Мирон Миронович видел: дверь уперлась, заскрежетала, распахнулась, стукнувшись ручкой о внешнюю стену, и стекло из верхней рамы выбросилось, как человек из окна. Калоша Перешивкина, стоящая на пороге, отскочила от ноги Трушина, запрыгала черным поросенком и хрюкнула. Кусок звездного неба проглянул сквозь акации, звезды покраснели и завертелись, как коптильники. Крестясь и читая богородицу, Мирон Миронович попятился в дом:
— Чеснок!..
7. ТРЕТИЙ ЛИШНИЙ
Канфель помог Рахили снять жакет, повесил его на спинку кресла, отряхнул мокрую кожаную шапочку, сделанную из шлема покойного брата Давида, и усадил Рахиль на постель. Он суетился, уговаривая ее снять промокшие ботинки и надеть его туфли, вертел в руках бутылку черного муската, предлагая ей выпить вина и согреться, он накинул на нее свой фланелевый пиджак и велел принести номерантке горячего чая.
Девушка сняла ботинки, подобрала под себя ноги и пила чай из стакана, в котором кружок лимона плавал, как крошечный диск солнца.
— Вы сделали нам большую обиду, Канфель!
— Чем?
— Телеграммой!
— Это называется обида?
— Нет, это называется фальшивка! Так об’яснили в Озете!
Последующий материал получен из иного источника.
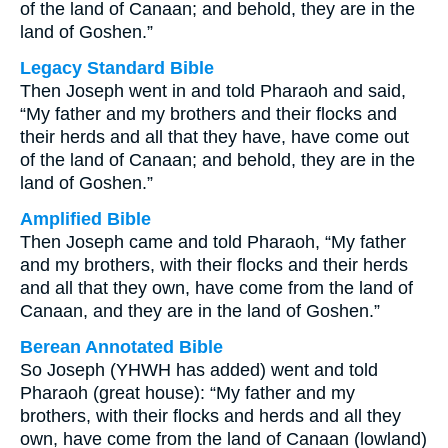
of the land of Canaan; and behold, they are in the
land of Goshen.”
Legacy Standard Bible
Then Joseph went in and told Pharaoh and said,
“My father and my brothers and their flocks and
their herds and all that they have, have come out
of the land of Canaan; and behold, they are in the
land of Goshen.”
Amplified Bible
Then Joseph came and told Pharaoh, “My father
and my brothers, with their flocks and their herds
and all that they own, have come from the land of
Canaan, and they are in the land of Goshen.”
Berean Annotated Bible
So Joseph (YHWH has added) went and told
Pharaoh (great house): “My father and my
brothers, with their flocks and herds and all they
own, have come from the land of Canaan (lowland)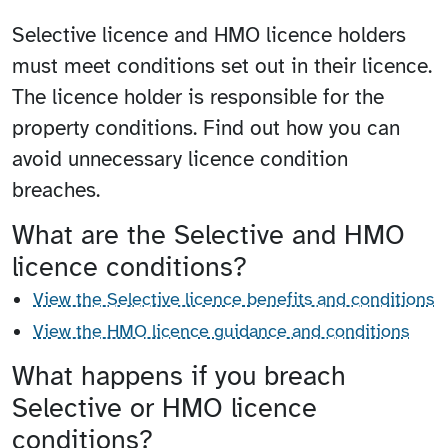
Selective licence and HMO licence holders
must meet conditions set out in their licence.
The licence holder is responsible for the
property conditions. Find out how you can
avoid unnecessary licence condition
breaches.
What are the Selective and HMO
licence conditions?
View the Selective licence benefits and conditions
View the HMO licence guidance and conditions
What happens if you breach
Selective or HMO licence
conditions?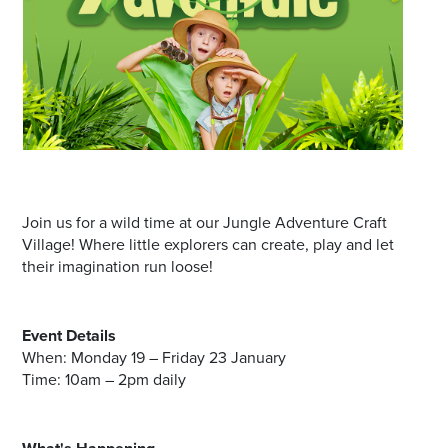
Join us for a wild time at our Jungle Adventure Craft
Village! Where little explorers can create, play and let
their imagination run loose!
Event Details
When: Monday 19 – Friday 23 January
Time: 10am – 2pm daily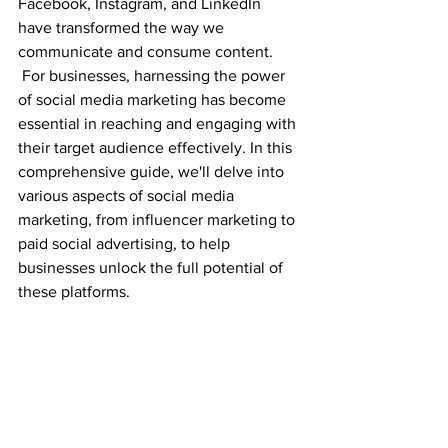
Facebook, Instagram, and LinkedIn 
have transformed the way we 
communicate and consume content.
 For businesses, harnessing the power 
of social media marketing has become 
essential in reaching and engaging with 
their target audience effectively. In this 
comprehensive guide, we'll delve into 
various aspects of social media 
marketing, from influencer marketing to 
paid social advertising, to help 
businesses unlock the full potential of 
these platforms.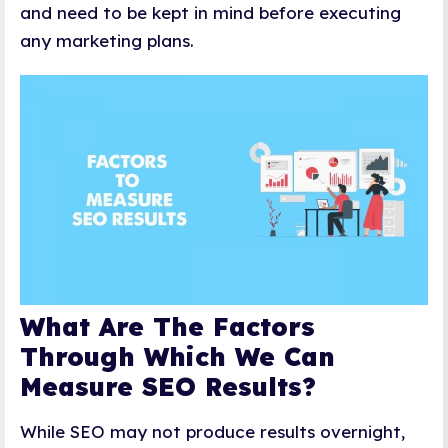
and need to be kept in mind before executing
any marketing plans.
What Are The Factors
Through Which We Can
Measure SEO Results?
While SEO may not produce results overnight,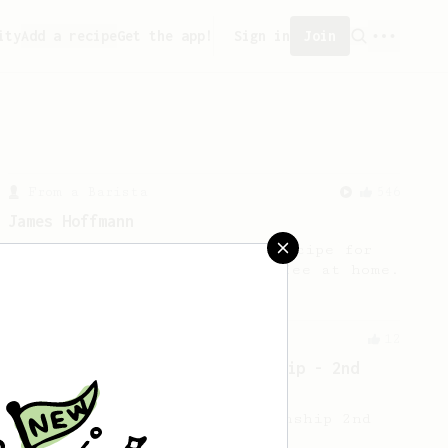
ity
Add a recipe
Get the app!
Sign in
Join
From a Barista
546
James Hoffmann
James Hoffmann's AeroPress recipe for
making a good milk based coffee at home.
Championship
12
2021 World AeroPress Championship - 2nd
Place
2021 World AeroPress Championship 2nd
Place Maru Mallee.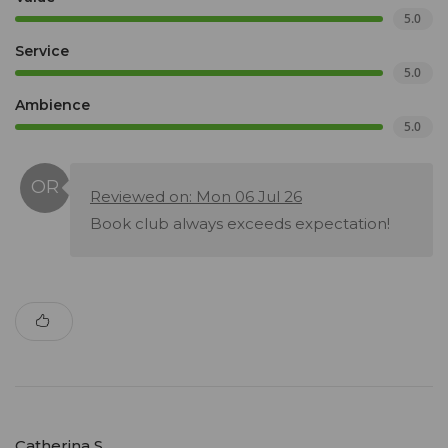
5.0
Service
5.0
Ambience
5.0
Reviewed on: Mon 06 Jul 26
Book club always exceeds expectation!
Catherina S.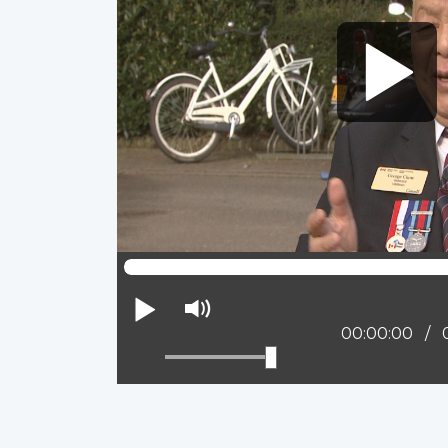
Play
Mute
Current posit
00:00:00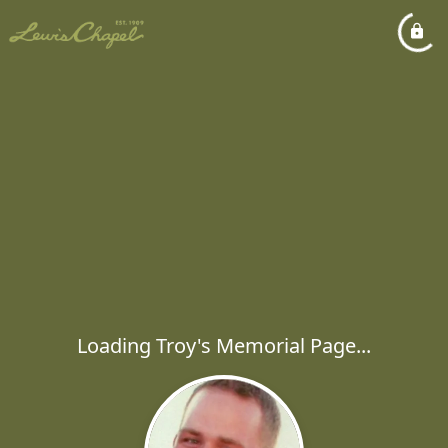
Loading Troy's Memorial Page...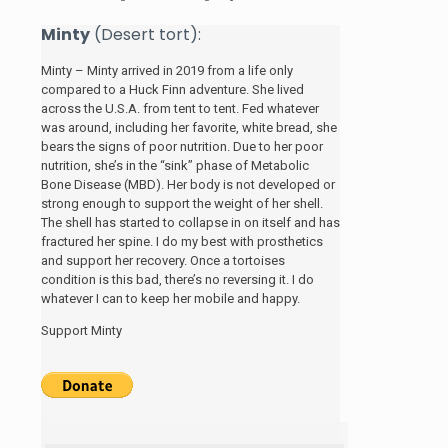
Minty
(Desert tort):
Minty – Minty arrived in 2019 from a life only
compared to a Huck Finn adventure. She lived
across the U.S.A. from tent to tent. Fed whatever
was around, including her favorite, white bread, she
bears the signs of poor nutrition. Due to her poor
nutrition, she’s in the “sink” phase of Metabolic
Bone Disease (MBD). Her body is not developed or
strong enough to support the weight of her shell.
The shell has started to collapse in on itself and has
fractured her spine. I do my best with prosthetics
and support her recovery. Once a tortoises
condition is this bad, there’s no reversing it. I do
whatever I can to keep her mobile and happy.
Support Minty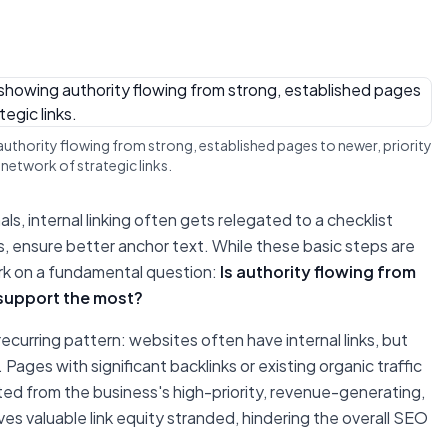
ng authority flowing from strong, established pages to newer, priority
network of strategic links.
, internal linking often gets relegated to a checklist
s, ensure better anchor text. While these basic steps are
ark on a fundamental question:
Is authority flowing from
 support the most?
ecurring pattern: websites often have internal links, but
 Pages with significant backlinks or existing organic traffic
ed from the business's high-priority, revenue-generating,
es valuable link equity stranded, hindering the overall SEO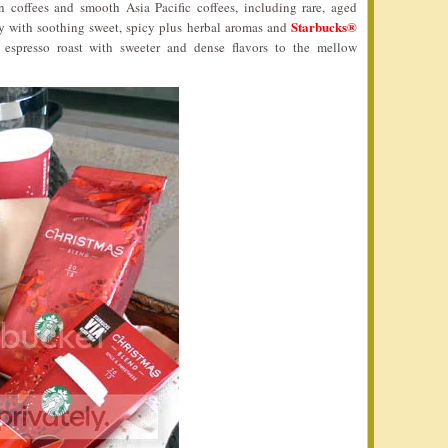
n coffees and smooth Asia Pacific coffees, including rare, aged
Starbucks®
y with soothing sweet, spicy plus herbal aromas and
r espresso roast with sweeter and dense flavors to the mellow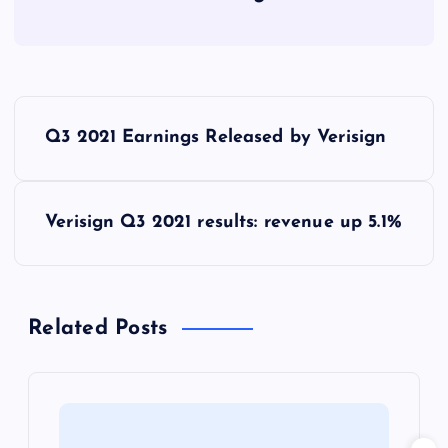
P
Q3 2021 Earnings Released by Verisign
o
s
Verisign Q3 2021 results: revenue up 5.1%
t
n
Related Posts
a
v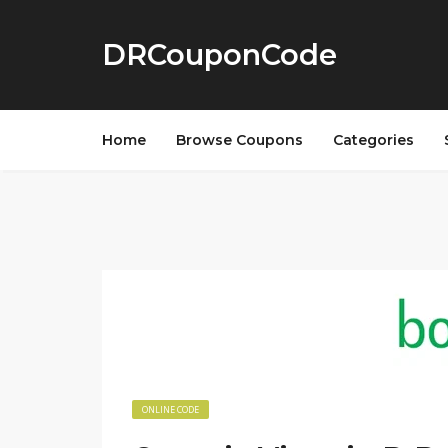
DRCouponCode
Home
Browse Coupons
Categories
ONLINE CODE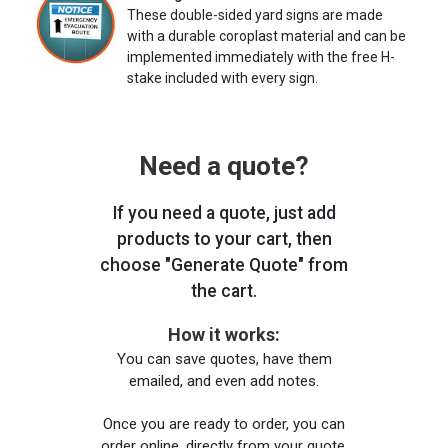
These double-sided yard signs are made
with a durable coroplast material and can be
implemented immediately with the free H-
stake included with every sign.
Need a quote?
If you need a quote, just add
products to your cart, then
choose "Generate Quote" from
the cart.
How it works:
You can save quotes, have them
emailed, and even add notes.
Once you are ready to order, you can
order online, directly from your quote,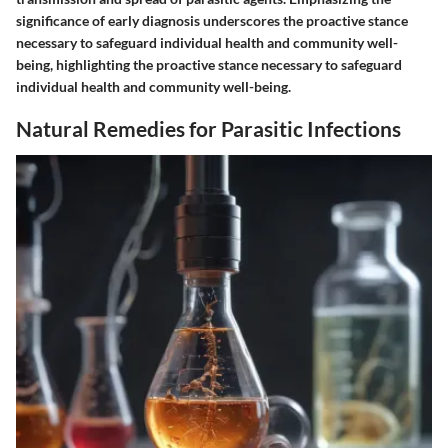
significance of early diagnosis underscores the proactive stance
necessary to safeguard individual health and community well-
being, highlighting the proactive stance necessary to safeguard
individual health and community well-being.
Natural Remedies for Parasitic Infections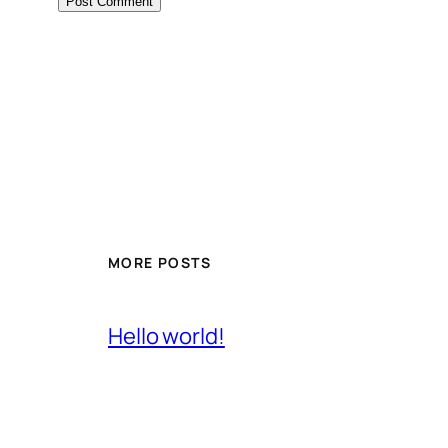
MORE POSTS
Hello world!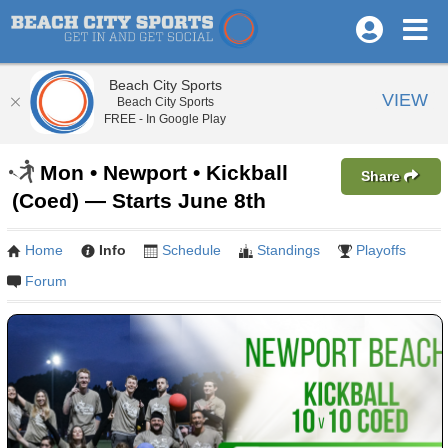
Beach City Sports
VIEW
Beach City Sports
FREE - In Google Play
Mon • Newport • Kickball
Share
(Coed) — Starts June 8th
Home
Info
Schedule
Standings
Playoffs
Forum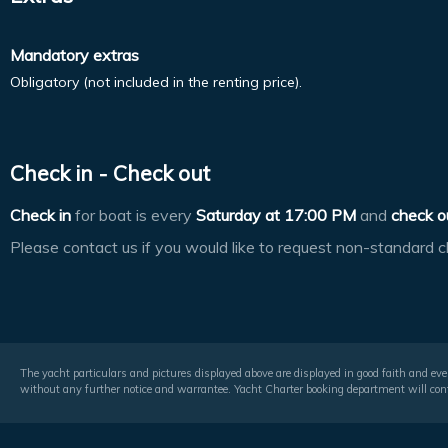
Mandatory extras
Obligatory (not included in the renting price).
Check in - Check out
Check in
for boat is every
Saturday at
17:00 PM
and
check o
Please contact us if you would like to request non-standard c
The yacht particulars and pictures displayed above are displayed in good faith and even
without any further notice and warrantee. Yacht Charter booking department will conf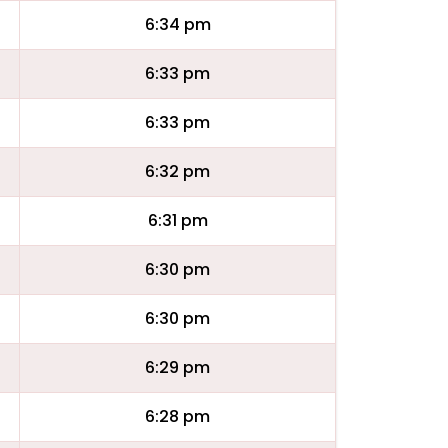
6:34 pm
6:33 pm
6:33 pm
6:32 pm
6:31 pm
6:30 pm
6:30 pm
6:29 pm
6:28 pm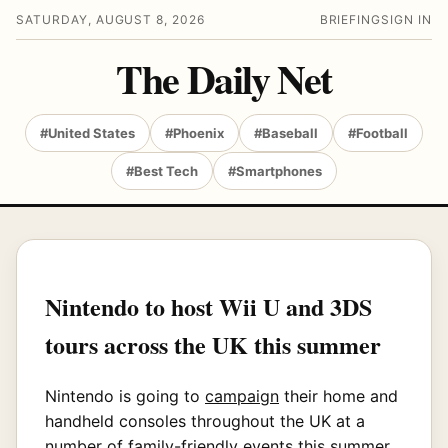
SATURDAY, AUGUST 8, 2026
BRIEFING
SIGN IN
The Daily Net
#United States
#Phoenix
#Baseball
#Football
#Best Tech
#Smartphones
Nintendo to host Wii U and 3DS
tours across the UK this summer
Nintendo is going to
campaign
their home and
handheld consoles throughout the UK at a
number of family-friendly events this summer.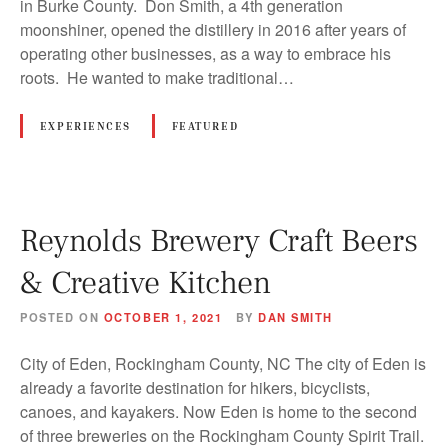
in Burke County. Don Smith, a 4th generation
moonshiner, opened the distillery in 2016 after years of
operating other businesses, as a way to embrace his
roots. He wanted to make traditional…
EXPERIENCES
FEATURED
Reynolds Brewery Craft Beers
& Creative Kitchen
POSTED ON
OCTOBER 1, 2021
BY
DAN SMITH
City of Eden, Rockingham County, NC The city of Eden is
already a favorite destination for hikers, bicyclists,
canoes, and kayakers. Now Eden is home to the second
of three breweries on the Rockingham County Spirit Trail.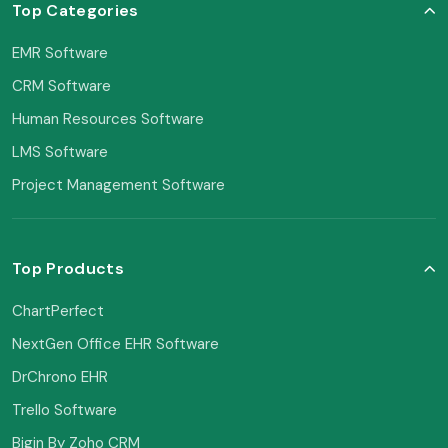
Top Categories
EMR Software
CRM Software
Human Resources Software
LMS Software
Project Management Software
Top Products
ChartPerfect
NextGen Office EHR Software
DrChrono EHR
Trello Software
Bigin By Zoho CRM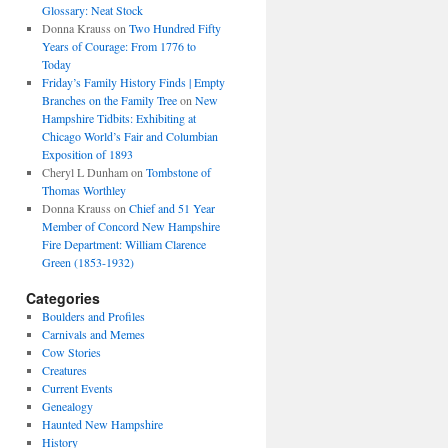
Glossary: Neat Stock
Donna Krauss
on
Two Hundred Fifty
Years of Courage: From 1776 to
Today
Friday’s Family History Finds | Empty
Branches on the Family Tree
on
New
Hampshire Tidbits: Exhibiting at
Chicago World’s Fair and Columbian
Exposition of 1893
Cheryl L Dunham
on
Tombstone of
Thomas Worthley
Donna Krauss
on
Chief and 51 Year
Member of Concord New Hampshire
Fire Department: William Clarence
Green (1853-1932)
Categories
Boulders and Profiles
Carnivals and Memes
Cow Stories
Creatures
Current Events
Genealogy
Haunted New Hampshire
History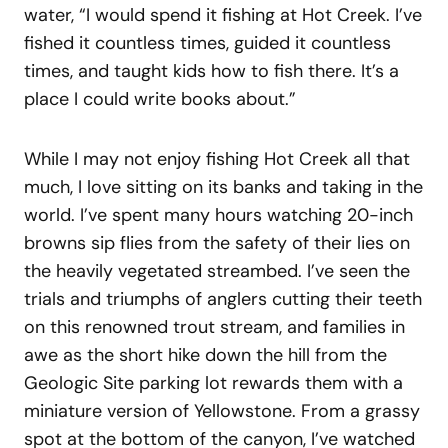
water, “I would spend it fishing at Hot Creek. I’ve
fished it countless times, guided it countless
times, and taught kids how to fish there. It’s a
place I could write books about.”
While I may not enjoy fishing Hot Creek all that
much, I love sitting on its banks and taking in the
world. I’ve spent many hours watching 20-inch
browns sip flies from the safety of their lies on
the heavily vegetated streambed. I’ve seen the
trials and triumphs of anglers cutting their teeth
on this renowned trout stream, and families in
awe as the short hike down the hill from the
Geologic Site parking lot rewards them with a
miniature version of Yellowstone. From a grassy
spot at the bottom of the canyon, I’ve watched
— Там с ума сошли! — воскликнул Канфель, но задумался, почесывая пальцем переносицу. — Неужели этот антисемит меня обманул?
— Антисемит?
— Телеграмму же дал мне Мирон Миронович!
— Уже он — антисемит! — засмеялась Рахиль. — Вы путаник, Канфель!
— Вы не знаете, что он сделал со мной! По сравнению с ним, ваш Пеккер — митрополит!
— Оба они митрополиты!
— Я говорю, что Мирон Миронович — кровосос, а я — жертва!
— Жертва мы, фрайфельдцы! — Рахиль вынула из кармана юбки футляр с очками и протянула его Канфелю. — Только мы не глупцы быть жертвой!
Канфель раскрыл футляр, повертел в руках очки и вдруг ощутил, что металлическая оправа раскаляется добела, а стекла плавятся. Он бросил очки на стол, машинально потер пальцы о борта пиджака, но теперь ясно вообразил под стеклами очков добрые глаза тети Ривы, в которых пылал упрек. Все его поведение предстало перед ним в беспощадном обнажении, поступки и факты выплывала из недр памяти, как болотные огни, нанизывались на невидимую проволоку и, сверкая, развертывались в сумасшедшую иллюминацию. В этом необозримом зареве он увидел себя таким расчетливым и наглым, что, как дикарь, впервые обнаруживший двойника в ручье, устрашился своего облика. (Через минуту второй Канфель забегал в зеркале, поправляя на бегу галстук и приглаживая ладонями вз’ерошенные волосы. Он подергивался, подбородок его плясал, колени бились, как подстреленные птицы, и на лбу желтели капли пота. Лицо его было бело, уши — красны, губы синеваты, зрачки тусклы. Можно было подумать, что у него приступ малярии, которая бросает его в жар, озноб и валит с ног.)